The world stands transfixed by the reams of documents supposedly "leaked" by computer hackers.
How is it a leak, however, when the world's aware of the facts already?
Did we really need WikiLeaks to tell us that the Vatican is incapable of communicating with the faithful? If you're Catholic, you've been aware of that fact since the day you were baptized.
How about the brilliant observation that the hierarchy are (shocker) all men, and (further shock) they're seventy years of age or more. Would you expect your grandfather to be Twittering away and updating his Facebook page?

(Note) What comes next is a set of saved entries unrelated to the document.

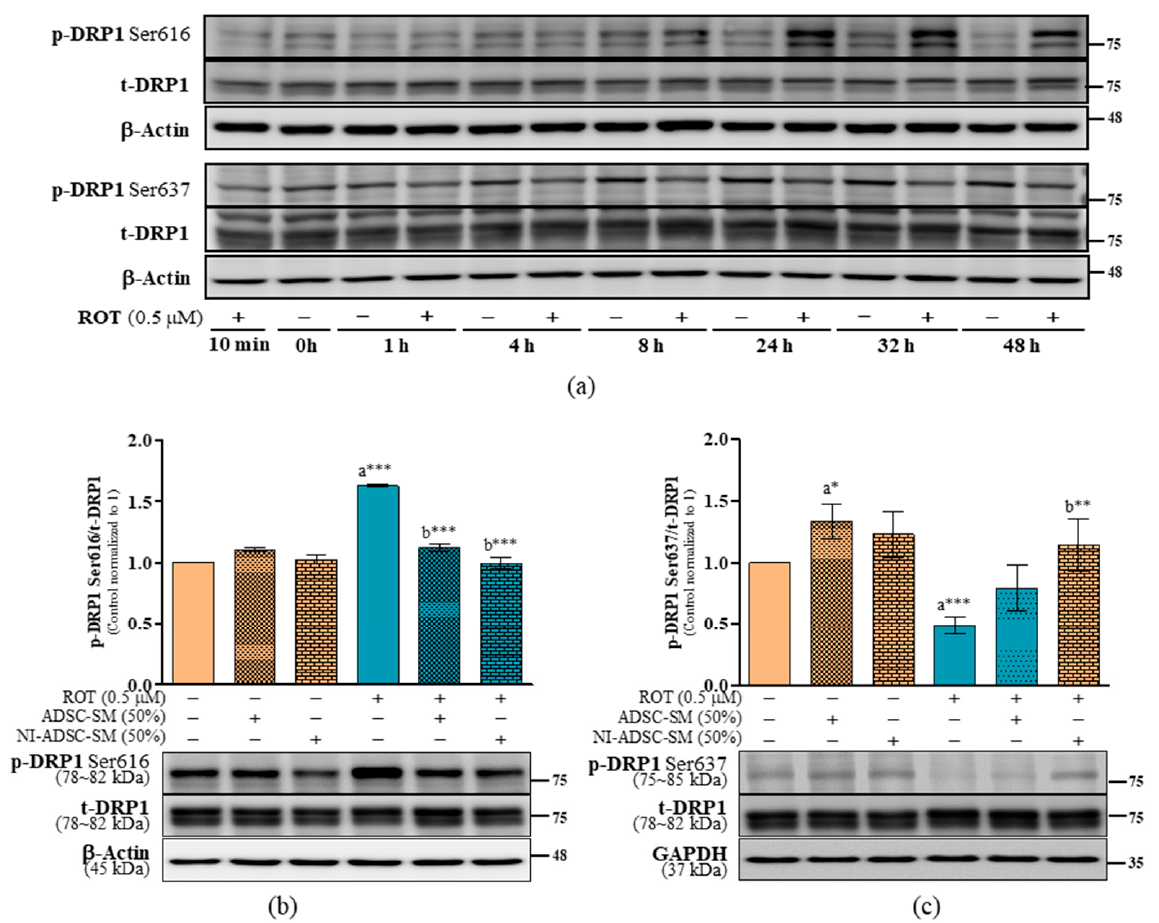
Figure 6. Effects of the NI-ADSC-SM on mitochondrial fission-associated proteins. Cells treated with or without ROT (0.5 µ M) at different timepoints were assessed for DPR1 protein expression by Western blotting ( a ). Cells were incubated in the presence of ROT (0.5 µ M) or DMSO for 48 h alone or with ADSC-SM or NI-ADSC-SM (each diluted by 50%) during the last 24 h. The levels of p-DRP1 Ser616/t-DRP1 ( b ) and p-DRP1 Ser637/t-DRP1 ( c ) protein expression were assessed by Western blotting. Data are shown as the means (bars) and SEM (error bars) of three independent cell culture experiments. Statistical analysis was performed using one-way ANOVA with Tukey’s post-test. Statistical comparisons: a—compared with control; b—compared with ROT; * p < 0.05, ** p < 0.01, and *** p < 0.001. p-, phosphorylated; t-, total.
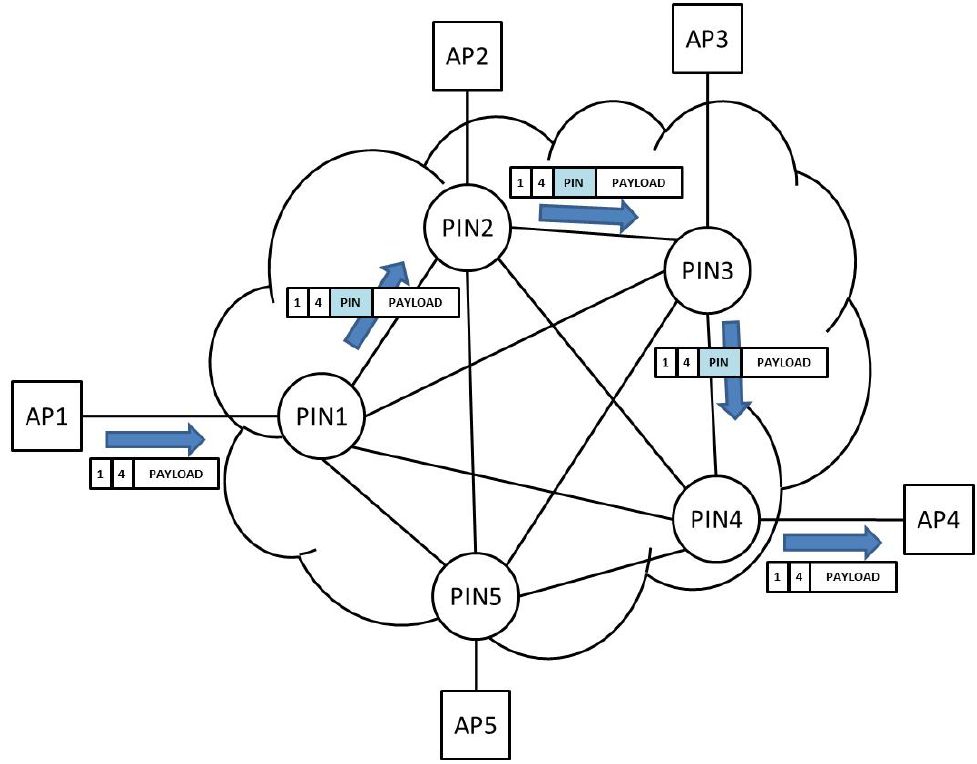
Figure 12. Software prototype test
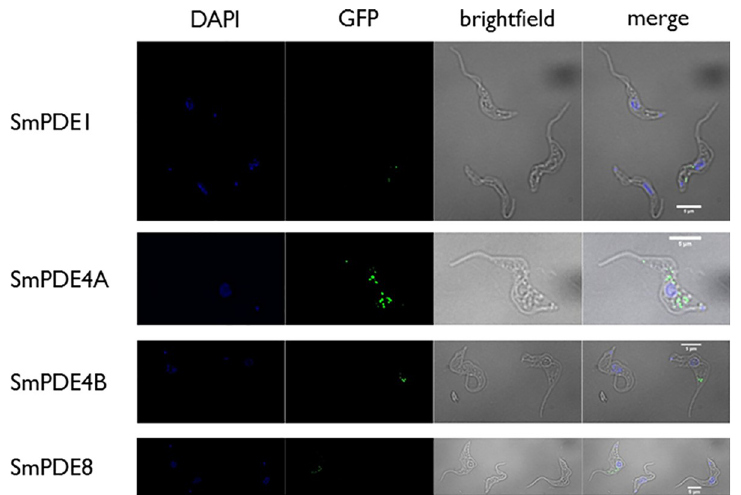
Fig 4. Immuno-localization of SmPDEs after expression in T . brucei . T . brucei 2T1 cells from which a single TbrPDEB1/B2 was deleted, and expressing either SmPDE1, SmPDE4A, SmPDE4B or SmPDE8, C-terminally fused to GFP and N-terminally tagged with the first 70 aa of TbrPDEB1, were fixed, and stained with DAPI (blue fluorescence) to reveal the nucleus and kinetoplast. The location of the GFP tag, and thus the position of the SmPDE was revealed using antibodies against GFP (green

No one is startled to learn via WikiLeaks that the Irish Government treated the Vatican with kid gloves when it came time to investigate child sexual abuse by the clergy. A sensible individual reading news reports at the time could see plainly that the State was far from aggressive in its investigation. The cozy relationship between Church and State was at the heart of the crisis, and it didn't take an official document to verify what is painfully obvious.
That's the funny thing about the purloined cables and secret documents. By and large, they don't contain news but observations by embassy personnel that reflect opinions and observations you could have picked up by reading newspapers. Nothing particularly shocking or earth shattering has come out.
If a tree falls in a forest, is there sound? If a document that repeats what was said already is released with a great deal of hype, is it news, or just a re-run of an old program?